母が高齢で、段々弱ってきた。会話ができる内にと思って故郷に帰った。いつものように集落を散策した。ザクロの木には赤い実がついている。梅木には青い実が実っている。柿木には小粒だが青い柿の実がたわわについている。いたるところにノブドウがつるを伸ばし、白い花を咲かせている。父の墓を訪ねた。その傍に、野イチゴが実っていた。思わず、口にほおばり、子供のころを思い出した。野山を駆け回り、鳥と競争して木の実を食べて過ごした。
村を歩きながら見るのは草木だけではない。足元の石も見て歩く。今まで村では見たこともない石を拾った。握りこぶしぐらいの黒いガラス質の石だ。
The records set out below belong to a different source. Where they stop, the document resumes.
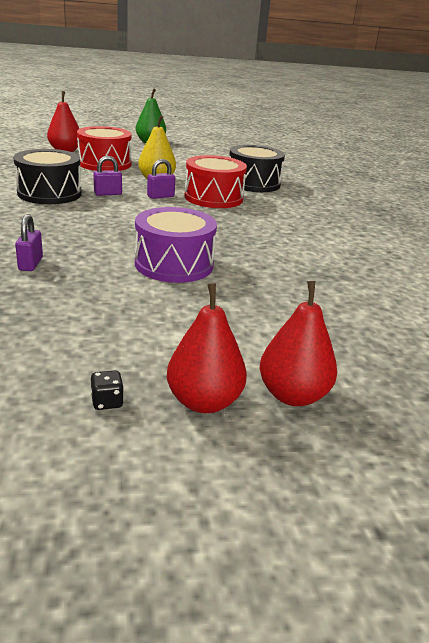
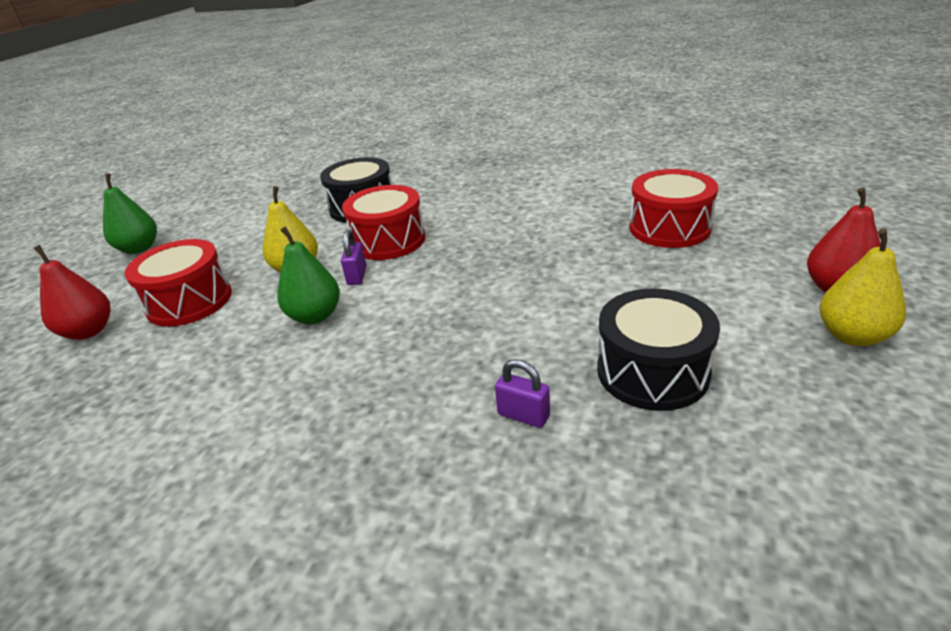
camera: 55 degrees left, 5 degrees up
black drum [13,149,82,204] -> black drum moved to [597,289,720,411]
black dice [91,370,124,410] -> none
purple padlock [93,156,122,196] -> green pear [277,226,340,324]
purple drum [135,207,217,283] -> none
red pear [167,283,247,413] -> yellow pear [820,229,906,346]
none -> red drum [629,169,718,248]

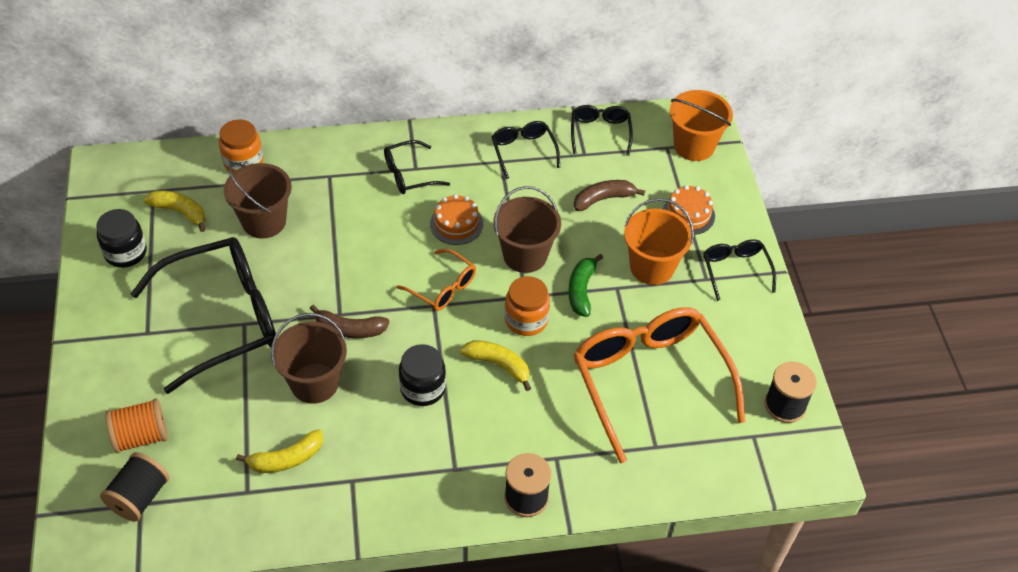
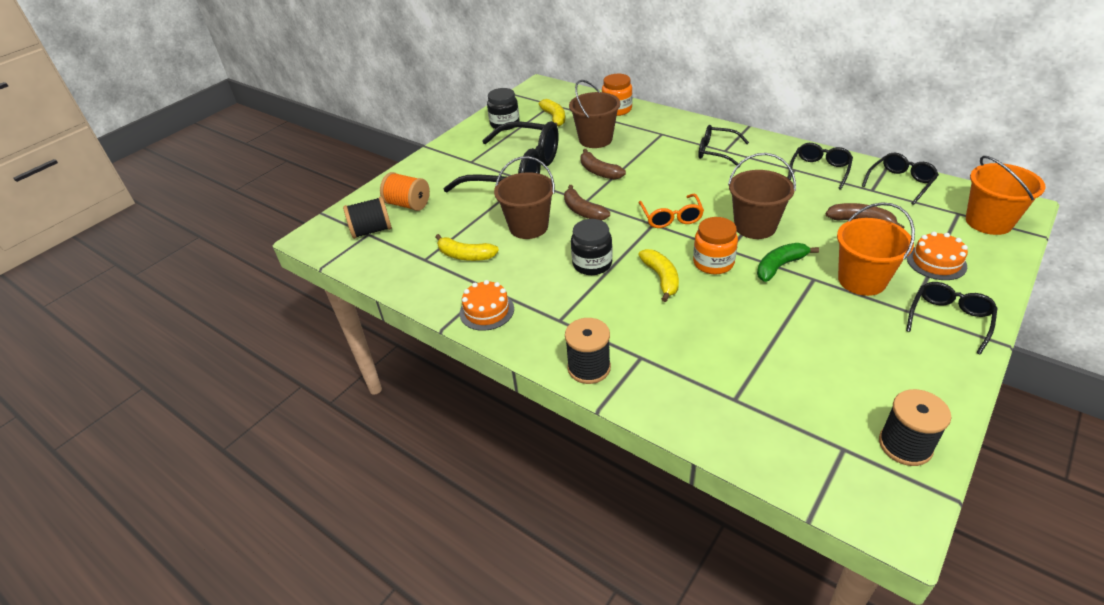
camera: 50 degrees right, 10 degrees down
orange cake [430,194,483,245] -> orange cake moved to [460,280,514,331]
orange glasses [573,307,745,463] -> none
none -> brown banana [580,149,626,180]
原石の黒曜石のようだ。この近くには、石の本遺跡があり、3万年前からの住居跡がある。遺跡からは黒曜石も出土しているので、黒曜石の可能性は高い。先月まで手元にハンドボール大の黒曜石を持っていたが手放した。ちょと小ぶりになって帰ってきたみたいだ。
肥後の国分寺の瓦と熊本城の瓦は村で作られた。昔、村は瓦の産地だった。いたるところの赤土があり、子供のころは土面を作って遊んだ。家の下の段には昔、瓦を造っていた家がある。散策の途中、村の古い墓の年代を見て回った。その家の墓があった。何と延宝4年(西暦1676年)の墓碑だ。江戸時代には工人集団が村に住んでいた時期もあり、その末裔かもしれない。